- _Problem details_
Reproduce every line of the listing exactly.
** Input records follows **
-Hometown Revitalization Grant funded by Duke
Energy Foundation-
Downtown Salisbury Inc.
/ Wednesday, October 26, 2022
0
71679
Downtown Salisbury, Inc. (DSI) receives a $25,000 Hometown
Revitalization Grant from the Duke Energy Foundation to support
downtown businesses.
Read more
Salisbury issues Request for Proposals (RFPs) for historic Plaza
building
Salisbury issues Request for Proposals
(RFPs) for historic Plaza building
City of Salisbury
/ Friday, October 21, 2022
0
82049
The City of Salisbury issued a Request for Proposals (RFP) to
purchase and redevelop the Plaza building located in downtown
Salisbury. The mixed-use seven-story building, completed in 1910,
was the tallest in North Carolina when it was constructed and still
** End of Input records **
- _Exercise result_
-Hometown Revitalization Grant funded by Duke
Energy Foundation-
Downtown Salisbury Inc.
/ Wednesday, October 26, 2022
0
71679
Downtown Salisbury, Inc. (DSI) receives a $25,000 Hometown
Revitalization Grant from the Duke Energy Foundation to support
downtown businesses.
Read more
Salisbury issues Request for Proposals (RFPs) for historic Plaza
building
Salisbury issues Request for Proposals
(RFPs) for historic Plaza building
City of Salisbury
/ Friday, October 21, 2022
0
82049
The City of Salisbury issued a Request for Proposals (RFP) to
purchase and redevelop the Plaza building located in downtown
Salisbury. The mixed-use seven-story building, completed in 1910,
was the tallest in North Carolina when it was constructed and still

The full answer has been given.